Javi Ruiz, 53, has restored vintage outboard motors out of his cinder block shop off Mobile Bay for 22 years. His biggest flaw? He’s hidden from every community gathering within 20 miles since his wife Linda died of breast cancer four years prior, convinced any enjoyment he might feel is a betrayal of the 27 years they had together. His niece practically shoves him through the gate of the annual coastal seafood cookoff on a humid October Saturday, says if he spends one more Saturday polishing 1960s Evinrudes alone he’s going to turn into a barnacle himself.

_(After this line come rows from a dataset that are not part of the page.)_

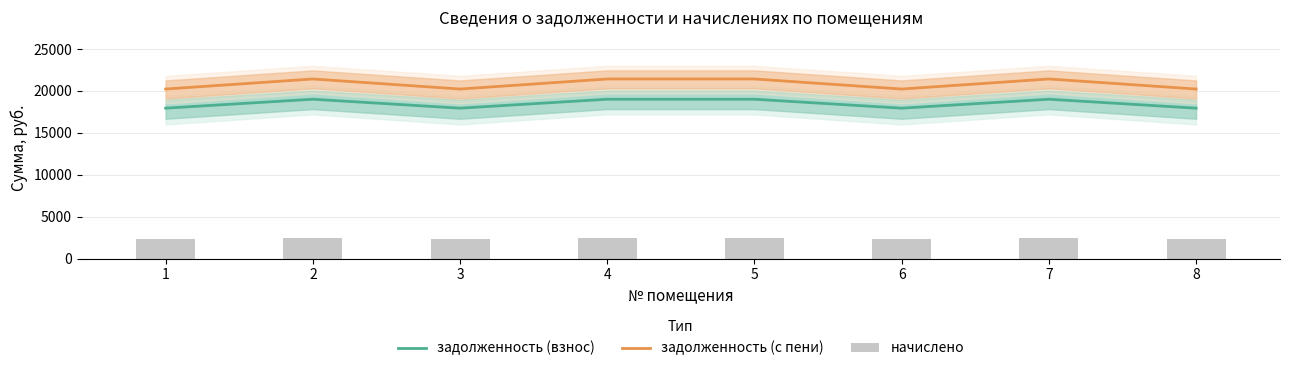

What value does the задолженность (взнос) series have at 1?

17945.2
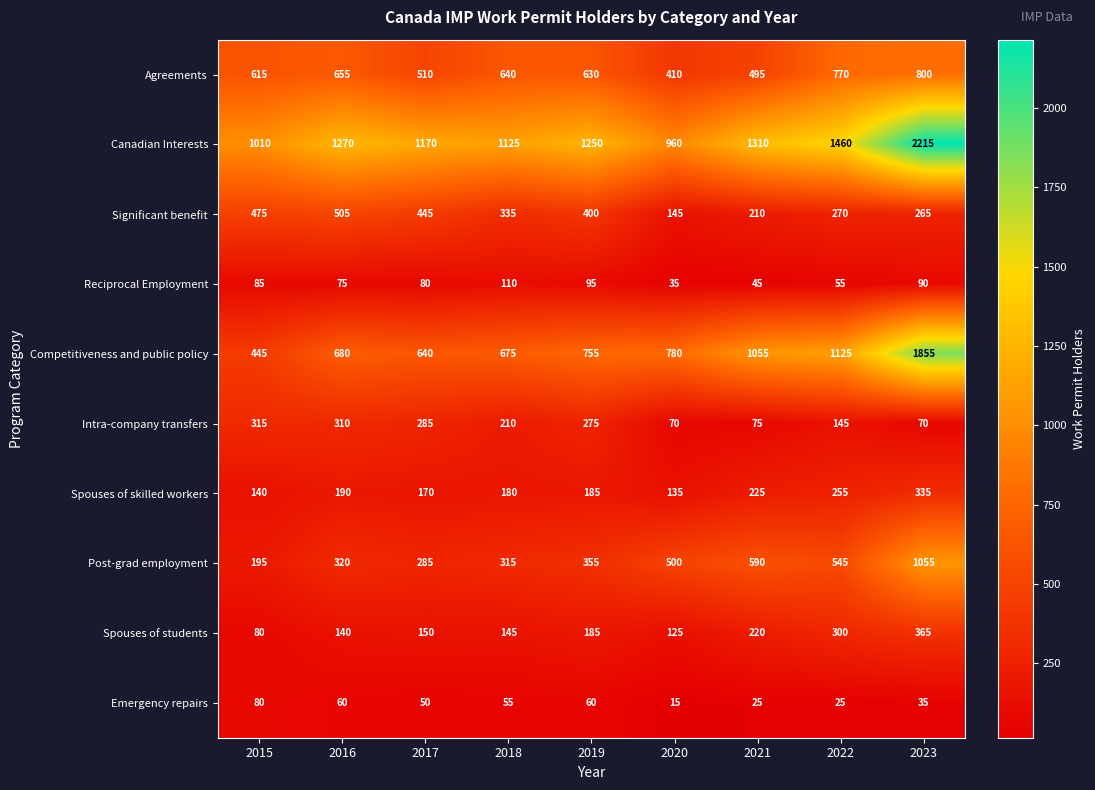

Rank the categories by Significant benefit value from lowest to highest.

2020, 2021, 2023, 2022, 2018, 2019, 2017, 2015, 2016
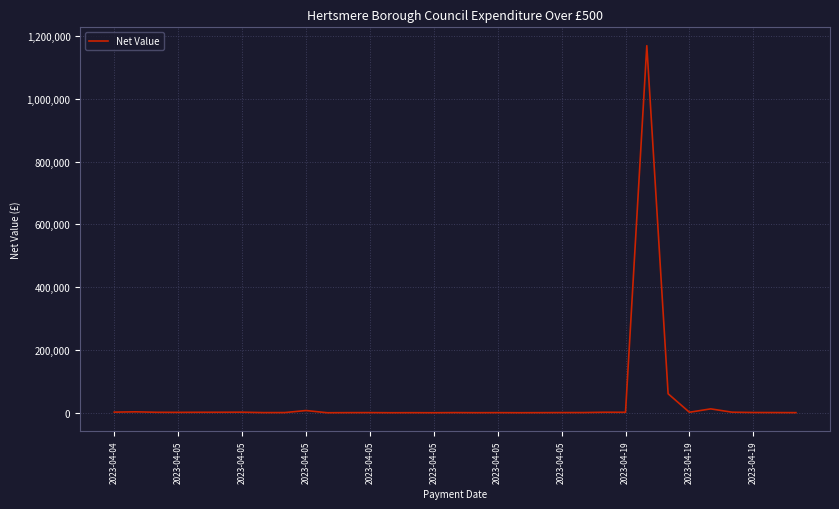

What is the maximum value shown in the chart?

1169014.9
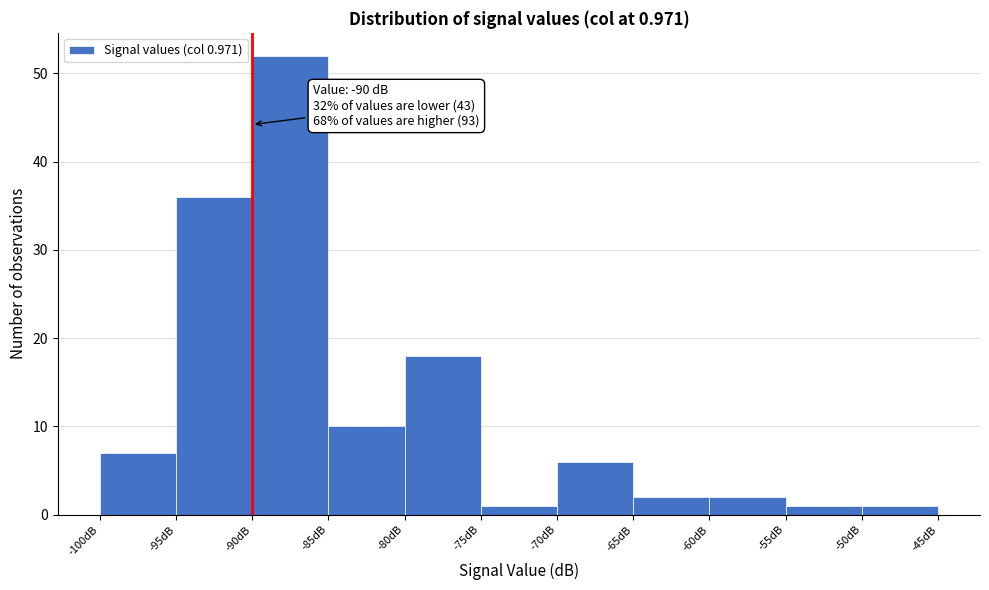

Which range on the x-axis has the tallest bar?

-90 to -85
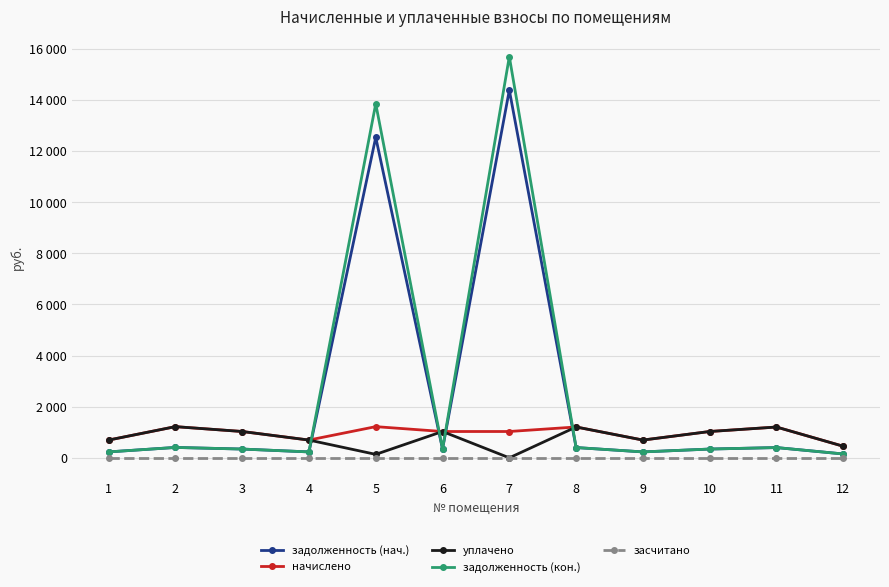

What are all the series names shown in the legend?

задолженность (нач.), начислено, уплачено, задолженность (кон.), засчитано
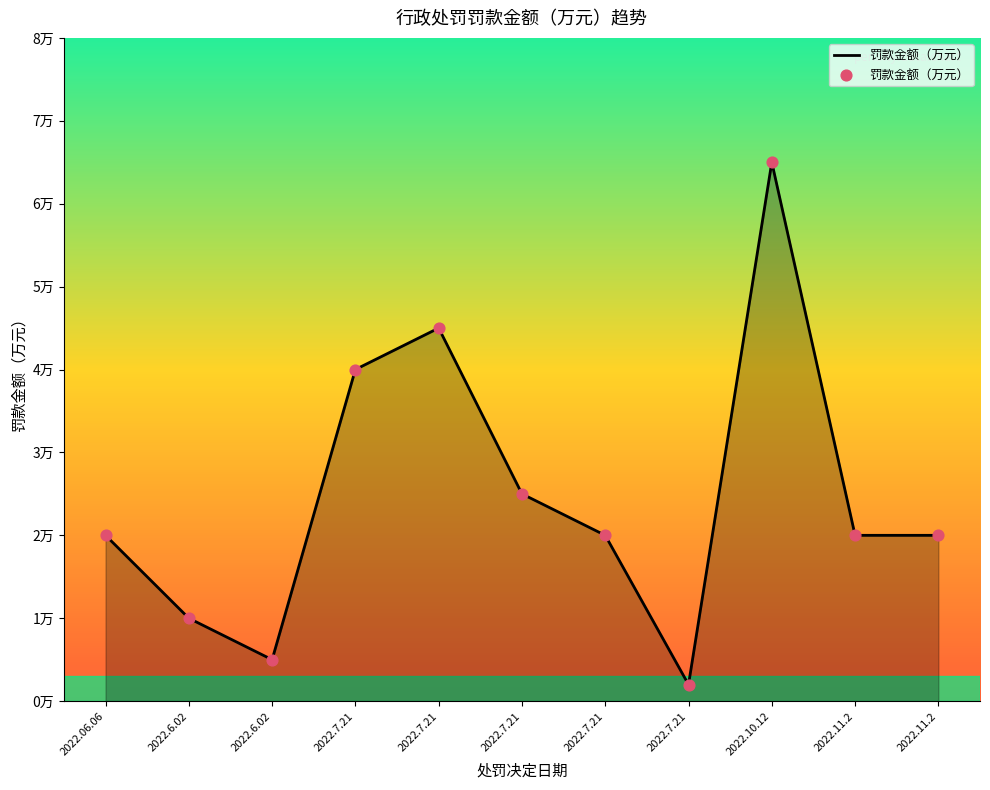

Does the chart have visible grid lines?

No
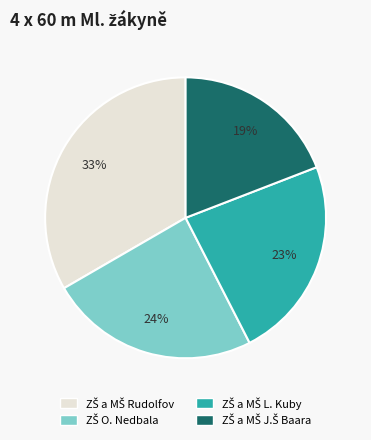

Does any single category account for the majority?

No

He loiters by the gumbo tent 10 minutes later, holding a sweating plastic cup of Abita Amber, already mentally running through the list of motors he could be working on, when he turns too fast and knocks a stacked bowl of boiled snow crab legs off the edge of the folding table. A woman’s hand shoots out, catches the bowl mid-tip before more than one claw clatters to the ground, and when they both reach for that stray claw their knuckles brush. He looks up, recognizes Maeve O’Connell, 48, the new county marine extension agent, and Linda’s old college roommate. He’d forgotten she moved back to the area six months prior, after her ex-husband left her for a yoga instructor in Boulder.

Her hands are calloused from hauling net samples and adjusting oyster farm lines, her cuticles stained faint black from engine grease, and she smells like citrus hand soap and brine. She laughs, loud and warm, no trace of annoyance, and says he’s still as clumsy as he was when he fixed her broken outboard mid-storm on her first anniversary trip 20 years back, when her ex was too drunk to get off the boat’s cabin floor. The memory hits him sharp, how he’d thought back then she was too bright, too quick to laugh at bad jokes, too willing to get her hands dirty, to be stuck with a guy who’d rather get wasted than watch the sunset over the bay with her.
He’s flustered, suddenly too aware of the way his flannel sticks to his back under the October sun, the fact he hasn’t had a conversation with a woman who wasn’t his niece or the checkout lady at the grocery store that lasted longer than 30 seconds in four years. A part of him twists with guilt, sharp and ugly, like he’s doing something wrong just standing there talking to her, just noticing the silver streaks running through her auburn braid, the way her freckles spread across her nose when she grins. He almost makes an excuse to leave, but she nods at the empty picnic bench tucked behind the tent, away from the noise of the zydeco band and the kids chasing each other with crab claws, and he sits before he can talk himself out of it.
They lean in toward each other when they talk, to hear each other over the crowd, and her knee brushes his under the table 10 minutes in, warm through the faded denim of her overalls and his work jeans. He doesn’t move away. She tells him about the new oyster restoration project she’s running in the bay, complains about the county council cutting her budget for the third quarter, and he finds himself telling her about the 1957 Johnson he just finished restoring for a kid whose grandpa left it to him, how the kid cried when he fired it up for the first time. He hasn’t told anyone that story, not even his niece.
The sun dips low, painting the sky pink and orange over the water, when she admits she’s been driving past his shop twice a week for three months, too nervous to stop, because she heard he kept to himself, and she didn’t want to overstep. She has a 1972 Evinrude sitting in her garage, she says, the same one he fixed all those years ago, that hasn’t run right since she moved back. He tells her he’d look at it for free, if she brings a six pack of Abita and a container of the gumbo she made that’s sitting on the table behind her, the one he’d been eyeing all afternoon.
She grins, leans in even closer, so he can smell spearmint gum and boiled shrimp on her breath, and her hand rests on his forearm for half a second, warm and firm, before she pulls back. She says she can bring pecan pie too, if he’s not in a rush to get her out of the shop once the motor’s fixed. He doesn’t say anything for a second, just looks at her, at the way her gold hoop earrings catch the last of the sun, and for the first time in four years, the guilt in his chest doesn’t feel like the only thing there.
He gets to his feet, holds out a hand to help her up, and when she takes it, her palm fits against his like it’s supposed to. He drives her to her place to pick up the motor that night, instead of heading home to his empty house.